Exercise prompt | Could you turn the lines of the records below, starting with the line that contains "pose: elev=292.2 azim=120.5" and going on through the line that contains "Dot at: (193, 256)", into a Markdown table with the columns Row and Line, giving each line a row number and leaving out any blank lines?

Given records |
▼
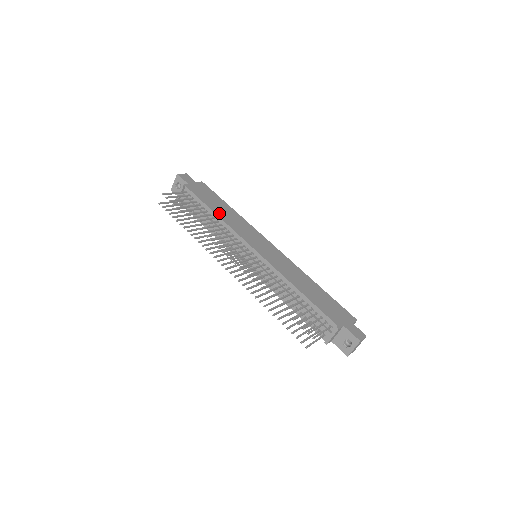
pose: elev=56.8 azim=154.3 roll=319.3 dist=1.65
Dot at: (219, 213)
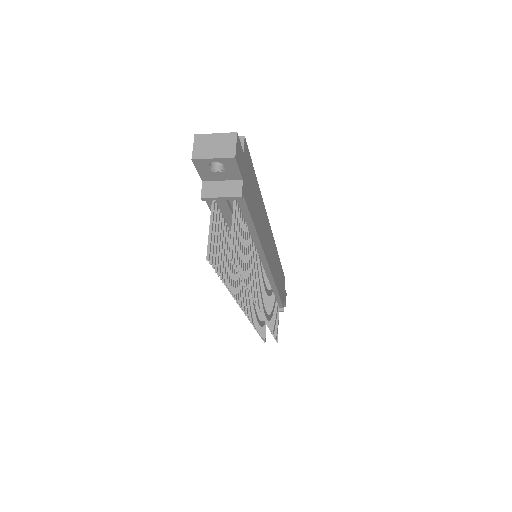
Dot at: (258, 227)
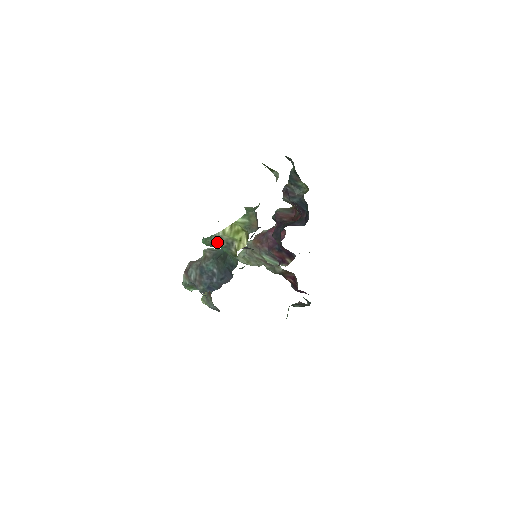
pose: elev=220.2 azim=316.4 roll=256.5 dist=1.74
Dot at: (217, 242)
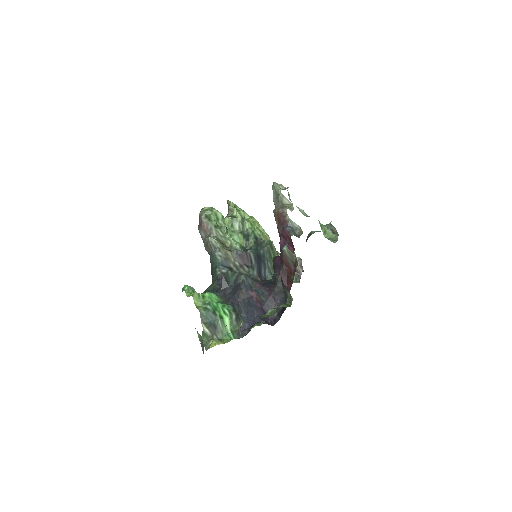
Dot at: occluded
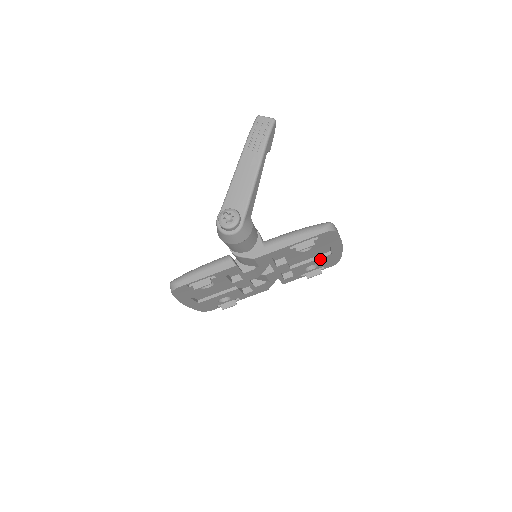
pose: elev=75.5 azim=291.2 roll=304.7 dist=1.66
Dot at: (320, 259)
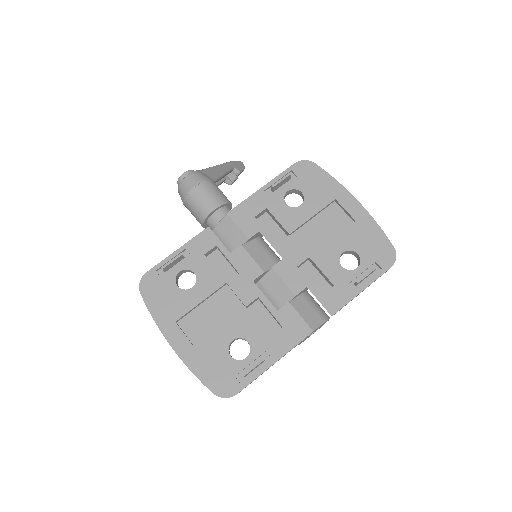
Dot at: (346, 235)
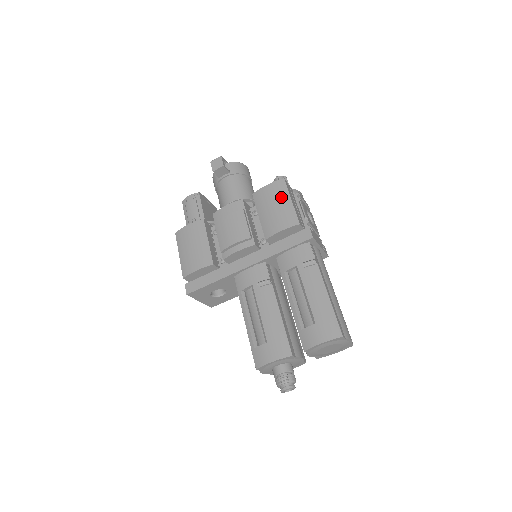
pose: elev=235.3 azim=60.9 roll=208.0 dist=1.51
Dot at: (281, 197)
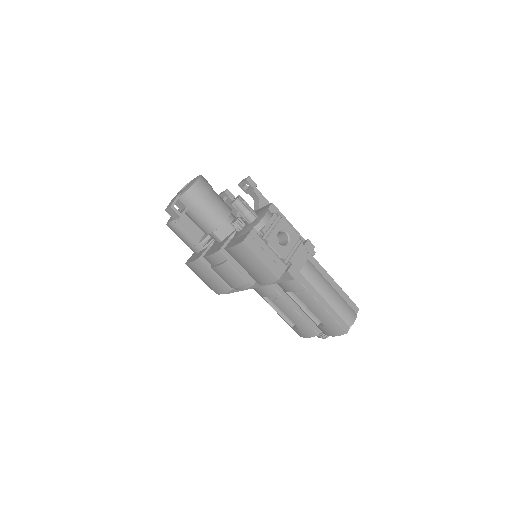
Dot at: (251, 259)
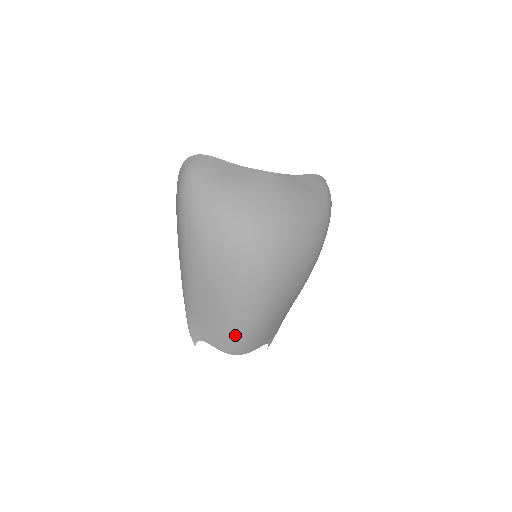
▲
▼
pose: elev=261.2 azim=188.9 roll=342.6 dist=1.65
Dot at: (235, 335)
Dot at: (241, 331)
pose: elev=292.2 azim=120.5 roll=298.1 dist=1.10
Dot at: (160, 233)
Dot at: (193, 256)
▲
Solution for this problem |
| Row | Line |
|---|---|
| 1 | pose: elev=292.2 azim=120.5 roll=298.1 dist=1.10 |
| 2 | Dot at: (160, 233) |
| 3 | Dot at: (193, 256) |